I\'ve currently got a spreadsheet type program that keeps its data in an ArrayList of HashMaps. You\'ll no doubt be shocked when I tell you that this hasn\'t proven ideal.
Some columns will have a lot of repeated values
immediately suggests to me the possible use of the FlyWeight pattern, regardless of the solution you choose for your collections.
Assuming all your rows have most of the same columns, you can just use an array for each row, and a Map<ColumnKey, Integer> to lookup which columns refers to which cell. This way you have only 4-8 bytes of overhead per cell.
If Strings are often repeated, you could use a String pool to reduce duplication of strings. Object pools for other immutable types may be useful in reducing memory consumed.
EDIT: You can structure your data as either row based or column based. If its rows based (one array of cells per row) adding/removing the row is just a matter of removing this row. If its columns based, you can have an array per column. This can make handling primitive types much more efficent. i.e. you can have one column which is int[] and another which is double[], its much more common for an entire column to have the same data type, rather than having the same data type for a whole row.
However, either way you struture the data it will be optmised for either row or column modification and performing an add/remove of the other type will result in a rebuild of the entire dataset.
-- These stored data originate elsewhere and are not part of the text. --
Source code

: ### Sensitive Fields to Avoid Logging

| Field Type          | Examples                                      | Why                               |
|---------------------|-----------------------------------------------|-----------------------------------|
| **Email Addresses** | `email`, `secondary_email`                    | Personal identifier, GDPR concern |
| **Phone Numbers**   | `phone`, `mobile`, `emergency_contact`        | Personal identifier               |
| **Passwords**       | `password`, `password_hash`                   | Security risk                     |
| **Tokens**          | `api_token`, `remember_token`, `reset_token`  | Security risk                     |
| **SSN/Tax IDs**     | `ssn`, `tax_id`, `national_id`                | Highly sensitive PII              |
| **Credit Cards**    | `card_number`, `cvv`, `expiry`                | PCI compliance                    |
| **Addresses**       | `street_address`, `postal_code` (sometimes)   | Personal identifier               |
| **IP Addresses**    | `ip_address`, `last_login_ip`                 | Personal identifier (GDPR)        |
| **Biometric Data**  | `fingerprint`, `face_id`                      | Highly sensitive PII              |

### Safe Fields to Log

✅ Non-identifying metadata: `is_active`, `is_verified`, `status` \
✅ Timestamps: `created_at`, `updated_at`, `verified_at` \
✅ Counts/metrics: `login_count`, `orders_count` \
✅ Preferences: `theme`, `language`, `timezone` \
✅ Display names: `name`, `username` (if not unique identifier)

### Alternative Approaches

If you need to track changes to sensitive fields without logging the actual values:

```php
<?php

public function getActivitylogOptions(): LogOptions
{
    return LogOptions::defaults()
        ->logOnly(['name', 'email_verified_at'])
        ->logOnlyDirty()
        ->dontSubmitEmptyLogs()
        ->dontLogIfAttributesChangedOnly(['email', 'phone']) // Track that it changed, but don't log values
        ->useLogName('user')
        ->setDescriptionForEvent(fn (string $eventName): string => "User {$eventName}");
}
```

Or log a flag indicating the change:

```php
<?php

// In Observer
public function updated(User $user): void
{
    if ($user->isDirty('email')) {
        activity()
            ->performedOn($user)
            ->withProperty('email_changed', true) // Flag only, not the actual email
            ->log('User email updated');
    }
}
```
(Something I do is have row based data and add columnns to the end, assuming if a row isn't long enough, the column has a default value, this avoids a rebuild when adding a column. Rather than removing a column, I have a means of ignoring it)
Why don't you try using cache implementation like EHCache.
This turned out to be very effective for me, when I hit the same situation.
You can simply store your collection within the EHcache implementation.
There are configurations like:
Maximum bytes to be used from Local heap.
Once the bytes used by your application overflows that configured in the cache, then cache implementation takes care of writing the data to the disk. Also you can configure the amount of time after which the objects are written to disk using Least Recent Used algorithm.
You can be sure of avoiding any out of memory errors, using this types of cache implementations.
It only increases the IO operations of your application by a small degree.
This is just a birds eye view of the configuration. There are a lot of configurations to optimize your requirements.
Guava does include a Table interface and a hash-based implementation. Seems like a natural fit to your problem. Note that this is still marked as beta.